Les ingénieurs et les développeurs ne sont pas conscients des problèmes éthiques et le dialogue n’est pas fluide avec les équipes de direction
Une opportunité pour les entreprises
Pour les entreprises, organiser ce type de chasse aux biais est bénéfique. Ben Colman, l’un des cofondateurs de cette organisation, dirige une start-up baptisée Reality Defender, une société technologique spécialisée dans la détection de deepfakes. Pour lui, « organiser un bounty permet de trouver des biais dans ses systèmes informatiques afin de gagner en précision dans ses capacités de détection. » Pour d’autres, cela permet de corriger des erreurs qui peuvent poser des questions éthiques : « On a par exemple étudié un modèle de machine learning qui taillait des images automatiquement. Cela a marché quelques jours et puis nous nous sommes rendu compte que, quand il s’agissait d’images de femmes, l’outil les retaillait de telle sorte qu’elles se retrouvaient dans des positions compromettantes », note Subho Majumdar.

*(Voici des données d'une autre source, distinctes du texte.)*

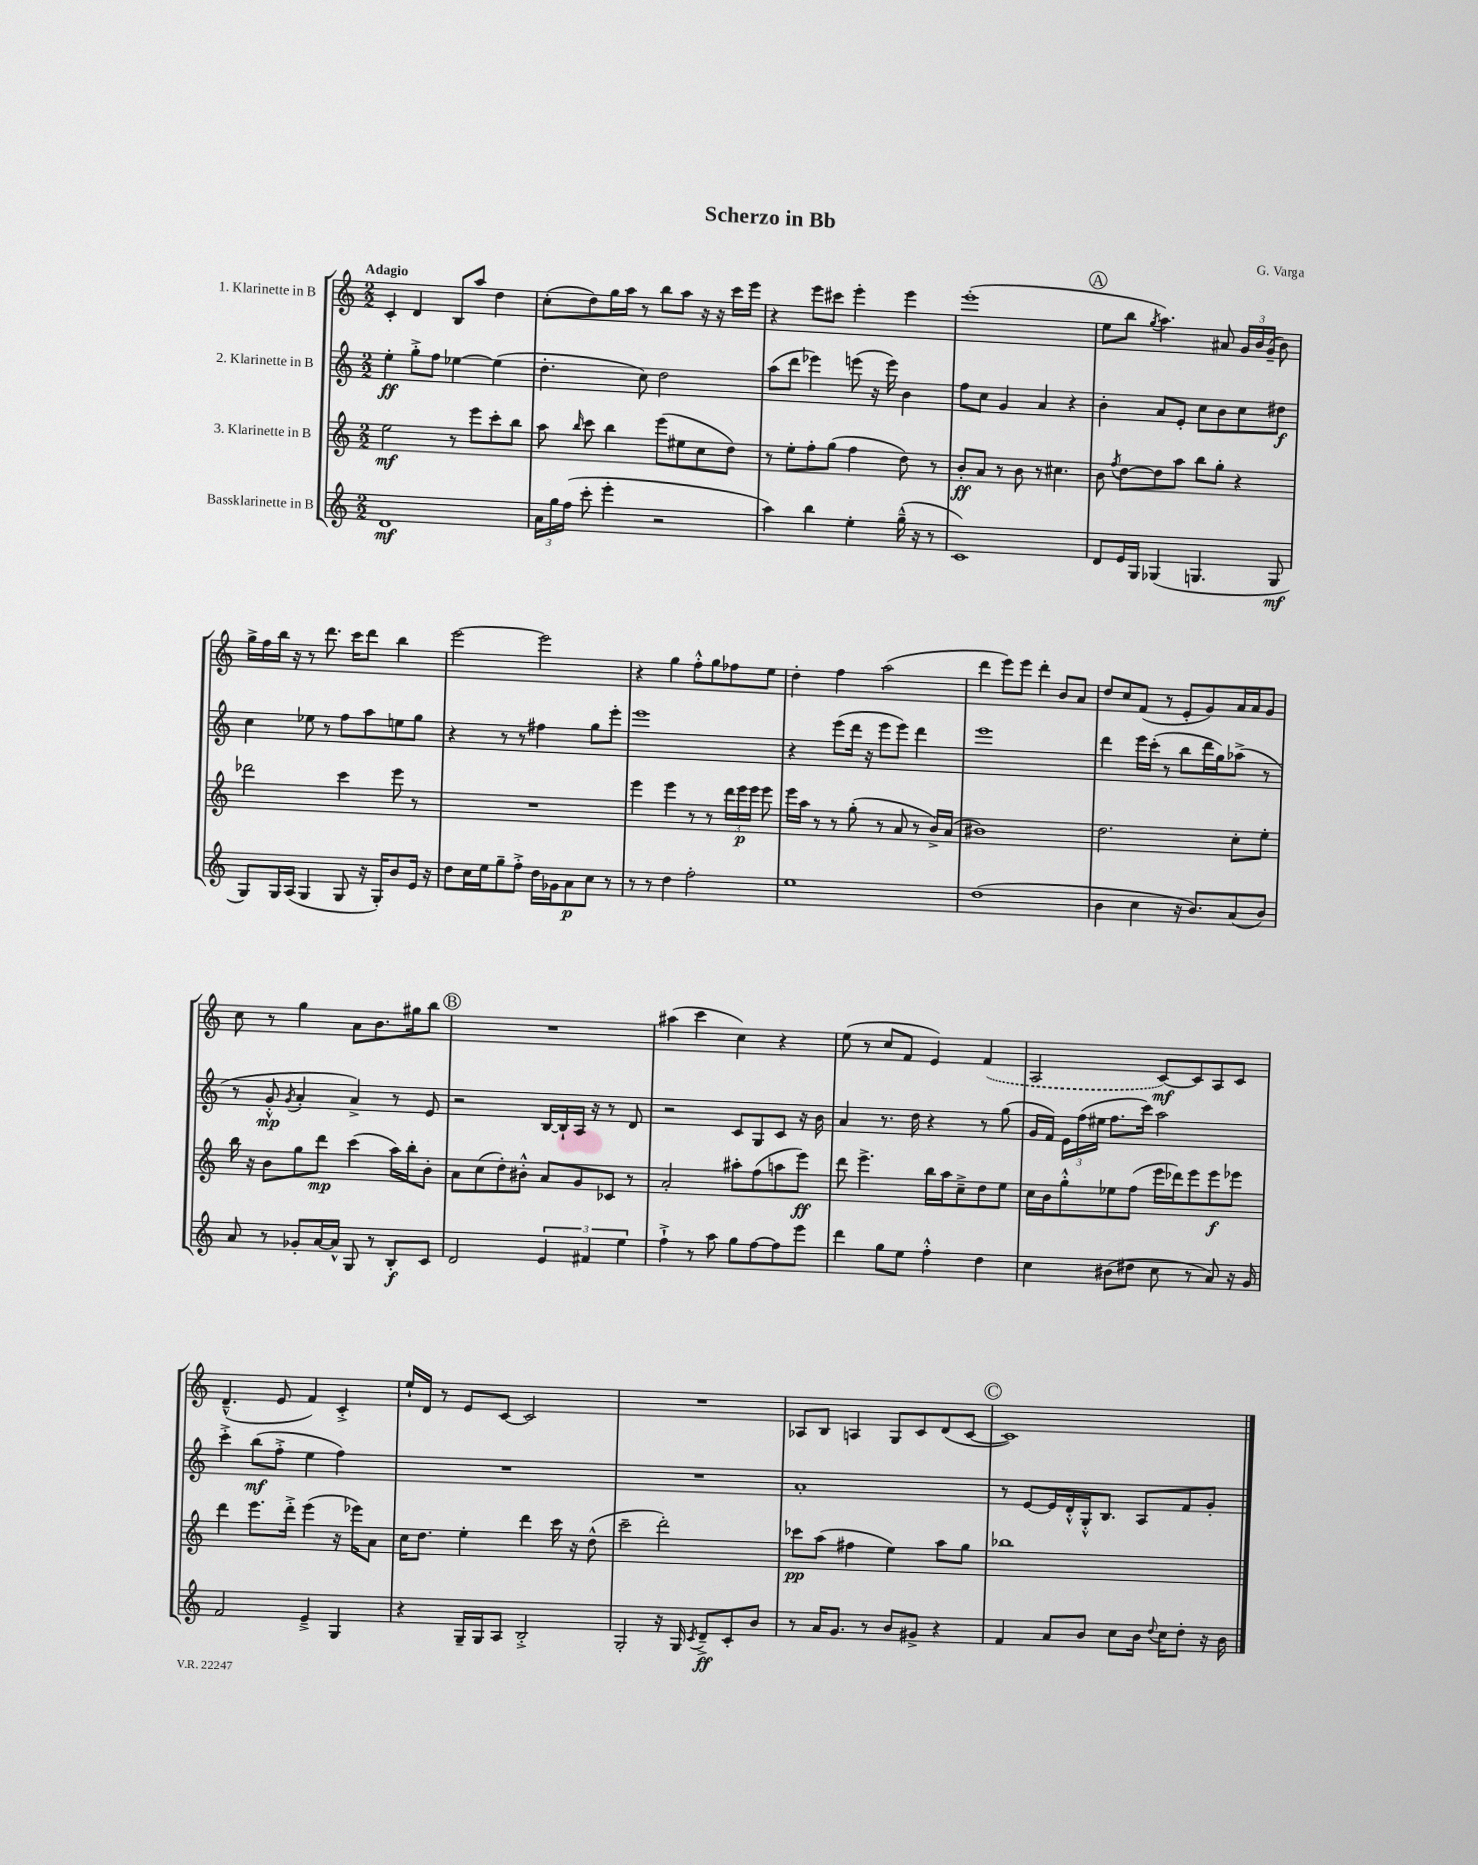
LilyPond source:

\header { title = "Scherzo in Bb" composer = "G. Varga" }
<<
\new StaffGroup <<
\new Staff = "s0" \with { instrumentName = "1. Klarinette in B" } {
    \clef treble \key c \major \numericTimeSignature \time 2/2 \tempo "Adagio"
    \autoBeamOff c'4-. d'4 b8[ a''8] d''4 |
    c''8[-.( d''8) g''16 a''16] r8 b''8[ a''8] r16 r16 c'''16[ e'''16] |
    r4 e'''8[ cis'''8] e'''4-. e'''4 |
    e'''1-.( |
    \mark \markup { \circle "A" } e''8[ b''8] \acciaccatura { g''8 } a''4.) ais'8 \tuplet 3/2 { g'16[ b'16 g'16]--( } b'8) |
    g''16[-> f''16 b''16] r16 r8 d'''8. c'''16[ d'''8] b''4 |
    e'''2~ e'''2 |
    r4 g''4 f''8[-.-^ g''8 fes''8 e''8] |
    d''4-. f''4 a''2( |
    d'''4 e'''8[) e'''8] d'''4-. b'8[ a'8] |
    d''8[ c''8 f'8]( r8 e'8[-. g'8) a'16 a'16 g'8] |
    c''8 r8 g''4 a'8[ b'8. gis''16 b''8] |
    \mark \markup { \circle "B" } R1 |
    ais''4( c'''4 c''4) r4 |
    e''8( r8 c''8[ f'8] e'4) \once \slurDashed f'4( |
    a2 c'8[~\mf) c'8 a8 c'8] |
    d'4.---^( e'8 f'4) c'4-.-> |
    e''16[-! d'16] r8 e'8[ c'8]~ c'2 |
    R1 |
    aes8[ b8] a4 g8[ c'8 d'8( c'8]~ |
    \mark \markup { \circle "C" } c'1) \bar "|." |
}
\new Staff = "s1" \with { instrumentName = "2. Klarinette in B" } {
    \clef treble \key c \major \numericTimeSignature \time 2/2
    \autoBeamOff e''4-.\ff g''8[-.-> f''8] ees''4~ ees''4( |
    d''4.-. c''8) d''2 |
    a''8[( d'''8] ees'''4) e'''8( r16 e'''16) b'4 |
    f''8[ c''8] g'4 a'4 r4 |
    \mark \markup { \circle "A" } b'4-. a'8[ e'8]-. c''8[ b'8 c''8 dis''8]\f |
    c''4 ees''8 r8 f''8[ a''8 e''8 g''8] |
    r4 r8 r8 fis''4 g''8[ e'''8]-. |
    e'''1 |
    r4 e'''8[( d'''16] r16 e'''8[ e'''8]) d'''4 |
    e'''1 |
    d'''4 e'''16[ c'''16]-.( r8 b''8[ d'''16 g''16) aes''8]->( r8 |
    r8 g'8-.-^\mp \acciaccatura { g'8 } a'4-. a'4->) r8 e'8 |
    \mark \markup { \circle "B" } r2 b16[~ b16-! a16] r16 r8 d'8 |
    r2 c'8[ g8 c'8] r16 b'16 |
    a'4 r8. d''16 r4 r8 g''8( |
    g'16[ f'16]) \tuplet 3/2 { e'16[ f''16( eis''16] } f''8.[ c'''16]) a''2 |
    c'''4-.-> b''8[\mf( f''8]-.-> e''4 f''4) |
    R1 |
    R1 |
    a'1-. |
    \mark \markup { \circle "C" } r8 e'8[~ e'16 d'16-.-^ g16-.-^ b8.] a8[ f'8 g'8]-. \bar "|." |
}
\new Staff = "s2" \with { instrumentName = "3. Klarinette in B" } {
    \clef treble \key c \major \numericTimeSignature \time 2/2
    \autoBeamOff e''2\mf r8 e'''8[ c'''8-. b''8] |
    a''8 \grace { b''16 } c'''8 b''4 e'''8[( eis''8 c''8 d''8]) |
    r8 e''8[-. f''8-. g''8]( f''4 d''8) r8 |
    b'8[-.\ff a'8] r8 b'8 r8 cis''4. |
    \mark \markup { \circle "A" } b'8 \acciaccatura { f''8 } d''8[~ d''8 a''8] b''8[ g''8]-. r4 |
    des'''2 c'''4 e'''8 r8 |
    R1 |
    e'''4 e'''4 r8 r8 \tuplet 3/2 { d'''16[ e'''16\p e'''16] } e'''8 |
    e'''16[ a''16] r8 r8 g''8-.( r8 a'8 r8 b'16[->) a'16]( |
    bis'1) |
    d''2. c''8[-. e''8]-. |
    b''16 r16 b'8[ g''8 d'''8]\mp c'''4( a''16[) b''16-. b'8]-. |
    \mark \markup { \circle "B" } a'8[ c''8( d''8-.) bis'8]-.-^ a'8[ g'8 ces'8] r8 |
    a'2-. ais''8[-. f''8( a''8 e'''8]\ff) |
    d'''8 e'''4.-> b''16[ a''16 c''8---> d''8 e''8] |
    c''16[ b'16 g''8-.-^ ees''8 f''8]( e'''16[ des'''16) e'''8 e'''8\f ees'''8] |
    d'''4 e'''8.[ d'''16]-.-> e'''4( r16 ees'''16[) a'8] |
    c''16[ d''8.] e''4-. d'''4 c'''16 r16 d''8-^( |
    c'''2-- d'''2-.) |
    ces'''8[\pp a''8]( fis''4 e''4) a''8[ g''8] |
    \mark \markup { \circle "C" } bes''1 \bar "|." |
}
\new Staff = "s3" \with { instrumentName = "Bassklarinette in B" } {
    \clef treble \key c \major \numericTimeSignature \time 2/2
    \autoBeamOff d'1\mf |
    \tuplet 3/2 { a'16[ g''16 f''16]( } c'''8-. e'''4-. r2 |
    a''4) b''4 e''4-. g''16---^( r16 r8 |
    c'1) |
    \mark \markup { \circle "A" } d'8[ e'16 g16] ges4( g4. g8\mf |
    g8[) g16 a16]( g4 g8 r16 g16[-.) b'8 e'16] r16 |
    d''8[ c''16 e''16 g''8-- f''8]-.-> d''16[ ges'16 a'8\p c''8] r8 |
    r8 r8 d''4 f''2-. |
    e''1 |
    d''1( |
    b'4 c''4 r16 b'8.[) a'8( b'8]) |
    a'8 r8 ges'8[-. a'16~ a'16]-^ g8 r8 b8[-.\f c'8] |
    \mark \markup { \circle "B" } d'2 \tuplet 3/2 { e'4 fis'4 e''4 } |
    f''4-!-> r8 a''8 g''8[ f''8~ f''8 e'''8] |
    d'''4 g''8[ e''8] f''4-.-^ d''4 |
    c''4 bis'8[( dis''8] c''8 r8 a'8) r16 g'16 |
    f'2 e'4---> g4 |
    r4 g16[-- g16 a8] b2-.-> |
    g2-. r16 g16 \acciaccatura { c'8 } d'8[--->\ff c'8-. b'8] |
    r8 a'16[ g'8.] r8 b'8[ gis'8]-> r4 |
    \mark \markup { \circle "C" } f'4 a'8[ b'8] c''8[ b'16] \appoggiatura { d''8 } c''16[ d''8]-. r16 b'16 \bar "|." |
}
>>
>>
\layout { \context { \Score \remove "Bar_number_engraver" } }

Sensibiliser les développeurs
L’ambition des Bias Buccaneers est de continuer à faire grandir leur communauté, d’organiser davantage d’événements et de sensibiliser le plus grand nombre. « Le problème que l’on rencontre est qu’il y a des directives importantes sur la manière dont doivent fonctionner les IA en entreprise, mais personne ne sait comment les implémenter. C’est dû au fait que les ingénieurs et les développeurs ne sont pas conscients des problèmes éthiques, et que le dialogue n’est pas fluide avec les équipes de direction. » C’est la raison pour laquelle Subho Majumdar estime qu’il est important de créer un cadre de travail propice au dialogue entre les différents métiers dans les organisations. « J’invite également les développeurs à toujours réfléchir à quel peut être l’impact de leurs technologies sur des personnes qui ne leur ressemblent pas et de créer du dialogue avec des personnes qui viennent de minorités, mais également avec les autres services dans les entreprises qui ont une approche différente sur les sujets éthiques. » Il compte, par ailleurs, sur la compréhension des dirigeants quant au mode de fonctionnement des développeurs.